Подшивалов с испугом глянул на Шолохова, то ли не узнавая его, то ли делая вид, что не узнает.
– А шо? А шо такое? Ничего такого мы и не делаем. Все по инструкции. Все, значица, для пользы дела.
– Для какого дела, мать вашу?.. Для какой пользы морозите баб и детишек на улице? Для какого такого дела морите их голодом? Сам потом будешь пахать и сеять? Сам страну кормить станешь хлебом? Так с тебя работы, как с паршивой собаки шерсти…
Шолохов задохнулся, рванул застежки полушубка, бросил на стол папаху. Сел. Расстегнул ворот гимнастерки. Заговорил, сдерживая ярость:
– Овчинников с Шараповым ответят по всей строгости за этот произвол, за измывание над людьми. И вы вместе с ними. Думаете, вам это сойдет с рук? Не сойдет.
– Тю-у! – воскликнул оправившийся от испуга Подшивалов, и на его сморщенном хитроватом лице появилась наглая ухмылка человека, который вполне сознает свою безнаказанность. – Да ты, товарищ Шолохов, охолонь малость! А то дюже мы спужались тебя! Того и гляди, в штаны наложим!
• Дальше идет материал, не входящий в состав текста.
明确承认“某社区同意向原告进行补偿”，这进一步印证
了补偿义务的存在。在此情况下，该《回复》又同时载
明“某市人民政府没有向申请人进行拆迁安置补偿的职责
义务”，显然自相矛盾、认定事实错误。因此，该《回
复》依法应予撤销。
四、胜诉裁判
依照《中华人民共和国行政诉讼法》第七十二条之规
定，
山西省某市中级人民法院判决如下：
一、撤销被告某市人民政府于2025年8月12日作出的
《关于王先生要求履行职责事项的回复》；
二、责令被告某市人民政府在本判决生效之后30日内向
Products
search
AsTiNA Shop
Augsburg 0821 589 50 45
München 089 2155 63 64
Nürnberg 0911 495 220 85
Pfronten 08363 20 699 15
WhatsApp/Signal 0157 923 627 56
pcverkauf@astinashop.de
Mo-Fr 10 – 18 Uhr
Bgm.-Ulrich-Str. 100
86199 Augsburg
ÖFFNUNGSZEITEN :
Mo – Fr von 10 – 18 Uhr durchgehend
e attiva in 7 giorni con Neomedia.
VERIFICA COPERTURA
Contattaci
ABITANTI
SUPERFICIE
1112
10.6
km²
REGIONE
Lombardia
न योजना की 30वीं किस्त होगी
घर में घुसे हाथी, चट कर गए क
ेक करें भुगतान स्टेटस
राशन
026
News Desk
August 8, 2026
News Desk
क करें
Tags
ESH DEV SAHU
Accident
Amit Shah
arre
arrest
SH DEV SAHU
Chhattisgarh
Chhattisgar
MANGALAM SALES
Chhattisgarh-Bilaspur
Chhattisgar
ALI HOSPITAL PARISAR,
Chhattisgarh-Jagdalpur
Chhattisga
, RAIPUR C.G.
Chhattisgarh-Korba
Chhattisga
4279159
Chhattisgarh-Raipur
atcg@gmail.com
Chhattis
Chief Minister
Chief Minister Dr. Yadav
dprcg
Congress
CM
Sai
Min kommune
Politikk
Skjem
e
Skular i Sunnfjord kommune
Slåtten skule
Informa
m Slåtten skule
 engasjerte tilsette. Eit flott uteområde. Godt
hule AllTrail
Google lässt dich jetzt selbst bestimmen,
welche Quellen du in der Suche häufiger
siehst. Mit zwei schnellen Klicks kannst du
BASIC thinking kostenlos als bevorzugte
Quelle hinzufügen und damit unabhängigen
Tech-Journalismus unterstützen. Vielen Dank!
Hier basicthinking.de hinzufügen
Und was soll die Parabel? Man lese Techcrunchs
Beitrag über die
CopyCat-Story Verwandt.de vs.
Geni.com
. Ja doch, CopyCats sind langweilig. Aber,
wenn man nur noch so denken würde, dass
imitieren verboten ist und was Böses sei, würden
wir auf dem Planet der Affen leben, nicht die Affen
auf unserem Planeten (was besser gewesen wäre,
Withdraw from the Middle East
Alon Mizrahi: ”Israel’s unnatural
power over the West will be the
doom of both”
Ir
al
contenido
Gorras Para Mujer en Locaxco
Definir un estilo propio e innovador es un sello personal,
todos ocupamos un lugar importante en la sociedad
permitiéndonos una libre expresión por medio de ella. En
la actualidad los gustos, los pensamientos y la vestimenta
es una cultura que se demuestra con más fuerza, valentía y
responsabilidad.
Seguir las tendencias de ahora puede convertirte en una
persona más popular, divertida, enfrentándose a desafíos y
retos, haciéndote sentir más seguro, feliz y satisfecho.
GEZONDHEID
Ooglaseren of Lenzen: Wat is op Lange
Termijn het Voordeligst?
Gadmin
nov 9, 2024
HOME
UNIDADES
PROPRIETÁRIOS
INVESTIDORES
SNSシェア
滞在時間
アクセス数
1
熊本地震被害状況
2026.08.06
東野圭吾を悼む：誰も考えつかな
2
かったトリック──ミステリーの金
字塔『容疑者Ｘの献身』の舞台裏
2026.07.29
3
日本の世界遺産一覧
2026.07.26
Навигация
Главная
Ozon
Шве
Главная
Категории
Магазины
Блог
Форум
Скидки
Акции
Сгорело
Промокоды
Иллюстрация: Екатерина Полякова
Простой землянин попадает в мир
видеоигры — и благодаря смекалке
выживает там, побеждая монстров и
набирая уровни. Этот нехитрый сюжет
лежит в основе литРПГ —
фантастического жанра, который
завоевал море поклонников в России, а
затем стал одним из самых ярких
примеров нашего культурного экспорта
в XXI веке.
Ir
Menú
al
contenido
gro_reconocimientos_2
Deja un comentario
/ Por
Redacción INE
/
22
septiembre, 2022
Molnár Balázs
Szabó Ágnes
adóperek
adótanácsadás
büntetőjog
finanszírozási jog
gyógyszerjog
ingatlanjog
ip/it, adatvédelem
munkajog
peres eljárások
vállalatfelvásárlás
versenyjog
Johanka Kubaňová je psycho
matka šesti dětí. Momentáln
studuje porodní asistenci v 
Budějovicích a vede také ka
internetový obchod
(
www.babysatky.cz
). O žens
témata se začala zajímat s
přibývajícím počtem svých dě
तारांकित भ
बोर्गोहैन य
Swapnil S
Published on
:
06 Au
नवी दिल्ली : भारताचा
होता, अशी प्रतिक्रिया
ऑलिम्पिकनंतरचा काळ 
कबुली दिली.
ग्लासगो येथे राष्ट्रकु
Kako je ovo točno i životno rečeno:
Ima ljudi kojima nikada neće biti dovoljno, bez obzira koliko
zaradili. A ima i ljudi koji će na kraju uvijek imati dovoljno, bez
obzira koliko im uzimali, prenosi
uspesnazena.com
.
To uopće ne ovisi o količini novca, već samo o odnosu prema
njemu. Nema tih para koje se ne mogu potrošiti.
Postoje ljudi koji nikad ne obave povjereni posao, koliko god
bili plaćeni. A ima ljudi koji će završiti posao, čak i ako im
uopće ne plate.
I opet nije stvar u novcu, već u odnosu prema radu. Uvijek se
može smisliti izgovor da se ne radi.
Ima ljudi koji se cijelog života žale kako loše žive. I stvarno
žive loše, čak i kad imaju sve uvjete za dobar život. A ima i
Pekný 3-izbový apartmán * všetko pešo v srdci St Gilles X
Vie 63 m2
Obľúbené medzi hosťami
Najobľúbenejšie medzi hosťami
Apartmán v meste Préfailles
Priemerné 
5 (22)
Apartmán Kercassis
Ха-ха-ха! Прискакал! А кто ты такой по всей видимости? Секлетарь райкома? Председатель рика? Видали, казаки? – обратился он к сидящим вокруг стола активистам. И те тоже заржали, и только теперь Шолохов понял, что они пьяны, что уговаривать их бесполезно.
– Я имею право знать и расследовать, на каком основании вы измываетесь над людьми, – заговорил Шолохов, высекая каждое слово, точно искру из кремня, вперив глаза в бегающие глазки Подшивалова.
– А на том основании, товарищ, – вступил в разговор один из присутствующих, лет тридцати с небольшим, с тяжелым неломким взглядом черных глаз, – что эти бабы и детишки, как ты их величаешь, есть кулацкое семя, мужиков их мы отправили в Миллирово, а с них требуем открыть ямы. А они ни в какую. Так что прикажешь делать? Любоваться на них? А вот этого не хочешь? – и сунул под нос Шолохову черный кулак, из которого торчал толстый палец, укрытый, как степная черепаха панцирем, толстым ногтем с черной каймой.